Этот идеализированный портрет рязанских князей мог создаться только в такую эпоху, когда ушла в прошлое и была смыта кровью, пролитой за родину, память о многих преступлениях одной из самых беспокойных, воинственных и непокорных ветвей рода Владимира Святославича Киевского.
Вот почему, прочтя эту похвалу роду рязанских князей, мы тут только начинаем понимать всю святость для ее автора земли-родины, которая, впитав в себя пролитую за нее кровь храбрых, хотя и безрассудных, рязанских князей, так начисто смогла их освободить от всех возможных укоров за ужасы феодальных раздоров. Мы живо чувствуем в этой похвале роду рязанских князей тоску ее автора по былой независимости родины, по ее былой славе и могуществу. Эта похвала роду рязанских князей обращена не к Олегу Владимировичу, «сроднику» знаменитого Олега «Гориславича» и братоубийцы Святополка Окаянного, и не к какому-либо другому из рязанских князей — она обращена к рязанским князьям как к представителям родины. Именно о ней — о родине — думает автор, о ее чести и могуществе, когда говорит о рязанских князьях, что они были «к приеждим приветливы», «к посолником величавы», «ратным <врагам.— Д. Л.> во бранех страшениа ивляшеся, многие враги, востающи на них, побежаша, и во всех странах славна имя имяша». В этих и во многих других местах похвалы рязанские князья рассматриваются как представители Русской земли, и именно ее чести, славе, силе и независимости и воздает похвалу автор. С этой точки зрения, похвала эта близко связана — и общим настроением скорби о былой независимости родины, и общей формой ритмически организованной похвалы — с другим замечательным произведением того же времени — со «Словом о погибели Русской земли».
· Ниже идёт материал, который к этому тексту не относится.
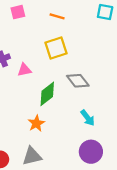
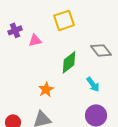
gray diamond: (78, 81) -> (101, 50), moved
green diamond: (47, 94) -> (69, 62), moved

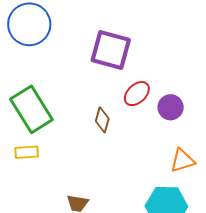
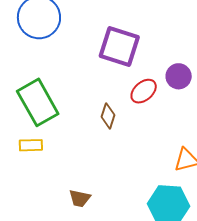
purple circle: (171, 107) -> (179, 76), moved

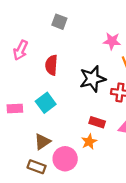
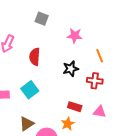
pink star: (112, 41) -> (75, 36), moved
black star: (93, 79) -> (71, 69), size x0.7

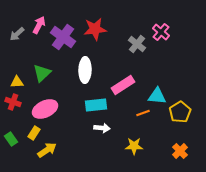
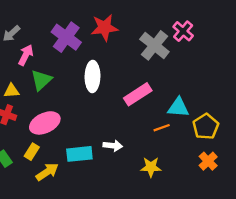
pink arrow: (39, 25) -> (26, 55), moved
gray cross: (137, 44) -> (154, 45), size x1.4
cyan rectangle: (96, 105) -> (79, 154), moved
orange cross: (180, 151) -> (208, 161), moved

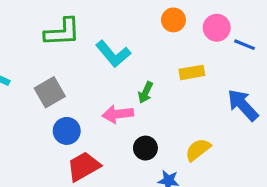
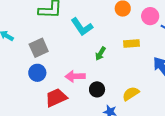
pink arrow: (118, 114) -> (75, 76), moved
blue circle: (67, 131) -> (37, 73), moved

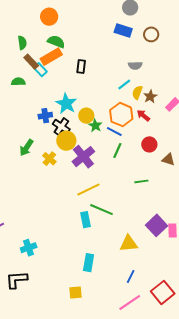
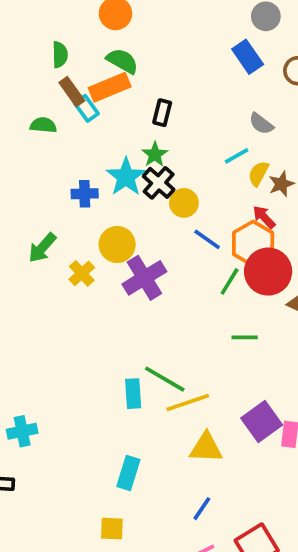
blue rectangle: (123, 31) -> (248, 57), turned 30
gray semicircle: (135, 65) -> (261, 124), turned 32
orange hexagon: (121, 115) -> (253, 244), moved
yellow circle: (86, 116) -> (184, 203), moved
green star: (95, 126) -> (155, 154), moved
black cross: (61, 127) -> (159, 183), moved
red circle: (149, 144) -> (268, 272), size x1.6
green line: (117, 151) -> (230, 281), moved
yellow line: (88, 190) -> (188, 403), moved
yellow square: (76, 293) -> (112, 529), moved

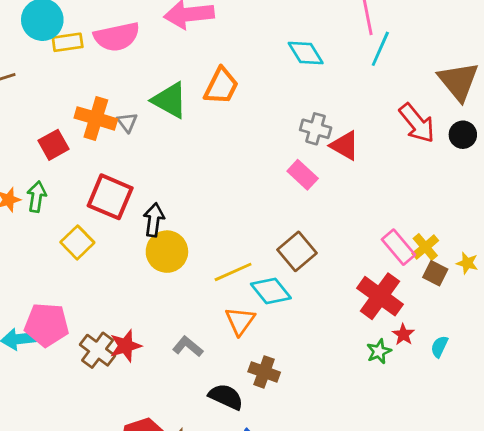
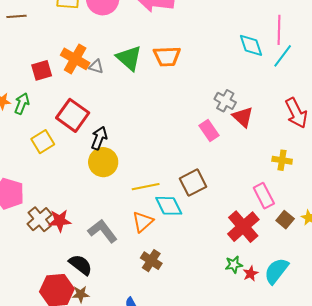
cyan diamond: (306, 53) -> (251, 45), moved
orange trapezoid: (221, 86) -> (167, 56), turned 48
gray triangle: (127, 122) -> (96, 67), turned -49
yellow cross: (425, 247) -> (282, 160), moved, turned 36
red star: (403, 334) -> (250, 274), moved
gray L-shape: (188, 347) -> (103, 231), size x1.4
cyan semicircle: (439, 347) -> (276, 271), size x1.8
black semicircle: (226, 397) -> (81, 265), moved

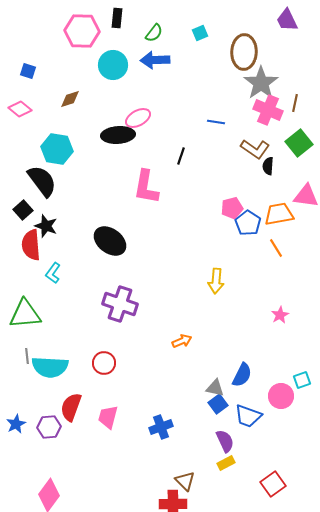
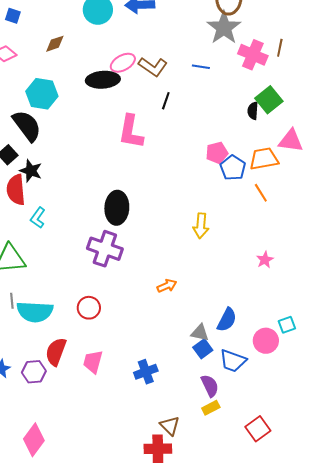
gray star: (261, 83) -> (224, 28), moved
green square: (299, 143) -> (269, 100), moved
brown L-shape: (255, 149) -> (153, 67), moved
black ellipse: (110, 241) -> (117, 208), moved, turned 56

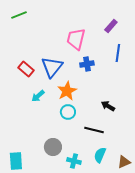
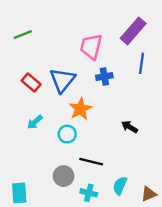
green line: (19, 15) -> (23, 35), moved
purple rectangle: (111, 26) -> (133, 31), size x1.6
cyan arrow: (38, 96) -> (35, 122), moved
cyan circle: (68, 112) -> (67, 134), moved
black line: (94, 130) -> (91, 162), moved

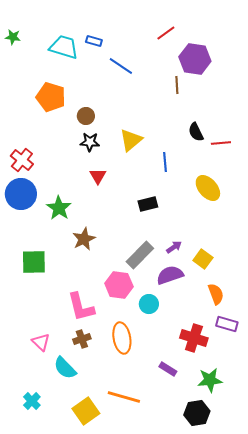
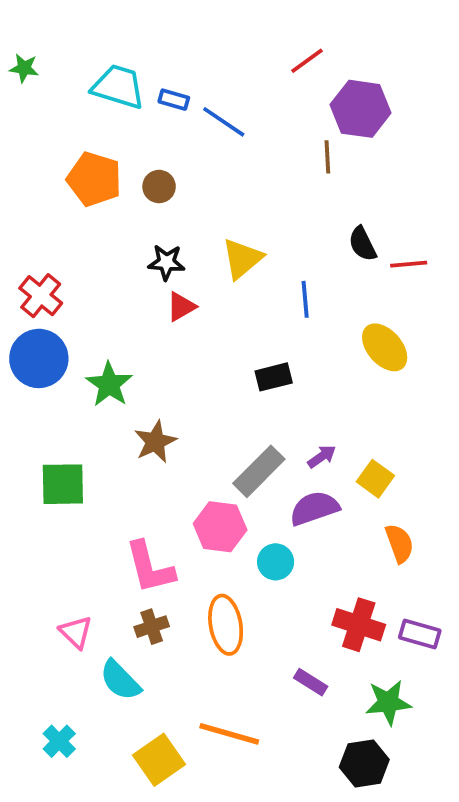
blue rectangle: (94, 41) -> (174, 100), moved
brown circle: (86, 116) -> (159, 187), moved
red triangle: (98, 176) -> (181, 307), moved, turned 30
purple rectangle: (227, 324) -> (420, 634), moved

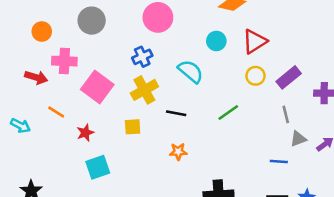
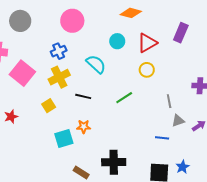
purple rectangle: (289, 77) -> (181, 33), moved, turned -30
yellow square: (133, 127) -> (49, 106), turned -32
red star: (85, 133) -> (11, 117), moved
cyan square: (98, 167) -> (64, 138), moved

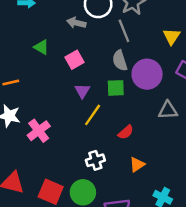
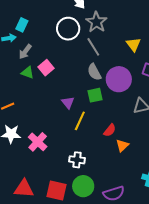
gray arrow: (76, 23) -> (25, 52), moved, turned -56
pink square: (74, 60) -> (46, 68), moved
white cross: (95, 160) -> (77, 160), moved, turned 35
orange triangle: (137, 165) -> (122, 145), moved

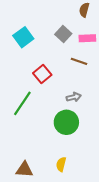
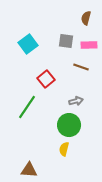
gray square: (63, 34) -> (66, 41), turned -35
yellow semicircle: (61, 164) -> (64, 149), moved

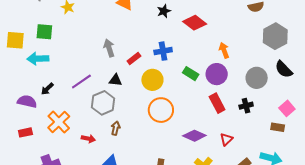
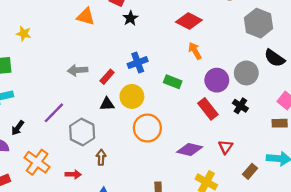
red diamond: (195, 23) -> (189, 21), moved
gray arrow: (109, 48) -> (78, 70), turned -66
orange arrow: (224, 50) -> (195, 51), moved
purple circle: (217, 74) -> (217, 80), moved
black triangle: (115, 80) -> (107, 104), moved
black cross: (246, 106) -> (240, 106), turned -32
«Слово о погибели...» прославляет и оплакивает Русскую землю, какой она была до поражения русских. Это плач и слава одновременно, но в отличие от Похвалы роду рязанских князей оно посвящено не только русским князьям, но и всей Русской земле — ее былой красоте и богатству.
В науке существуют две точки зрения на этот поэтический памятник: согласно одной «Слово о погибели» — своеобразное введение к «Житию Александра Невского», согласно другой — это самостоятельное произведение, но, по-видимому, правы обе стороны. Мы видели, что произведения часто строились как своды других, предшествовавших произведений. «Слово о погибели» в обоих сохранившихся списках предшествует одной из редакций «Жития Александра Невского», следовательно, оно фактически служило предисловием, но было ли оно с самого начала написано как предисловие — это сомнительно. Скорее всего,оно, как и Похвала роду рязанских князей, было включено в состав того свода произведений, которыми стало обрастать «Житие Александра Невского».
Постоянные вставки в предшествующие произведения, соединение различных повестей в единый свод показывает, что историзм русской литературы этого времени вынуждал к открытой форме. Интерес к истории был так силен, что превозмогал потребность в законченности и цельности повествования. Произведение на историческую тему получало продолжение, росло вместе с развитием самой истории, как бы следовало за событиями по пятам. Как и летописи, исторические повести все время устремлялись к настоящему — настоящему, постоянно отодвигавшемуся и поэтому вынуждавшему переписчиков и разного рода других книжников дополнять своих предшественников собственными продолжениями. Даже самые даты, которые имеются в «Повести о разорении Рязани Батыем» и в предшествующей ей «Повести о перенесении иконы Николы в Рязанские пределы», показывают тяготение литературы XIII века к летописной форме. Летопись стала ведущим жанром. Летопись не только сохраняла память о прошлом, но служила осознанию настоящего. Историческое повествование становилось общенародным делом, способствуя динамизации стиля монументального историзма, который был так характерен для древней русской литературы особенно в первые века ее существования.
Киевское и владимирское летописание прекратилось, ибо в развалинах лежали и самые города, зато два центра летописания развивались особенно усиленно — это Новгород и Ростов. Первый взял на себя главные трудности в защите северо-западных границ, второй в XIII веке возглавлял внутреннее сопротивление чужеземным захватчикам и стал центром первого против них восстания 1262 года.
Замечательная повесть о взятии Владимира войсками Батыя, читающаяся сейчас в Лаврентьевской летописи, была составлена, по предположениям А. Н. Насонова, именно в Ростове, хотя главным героем ее сделан владимирский князь Юрий Всеволодович.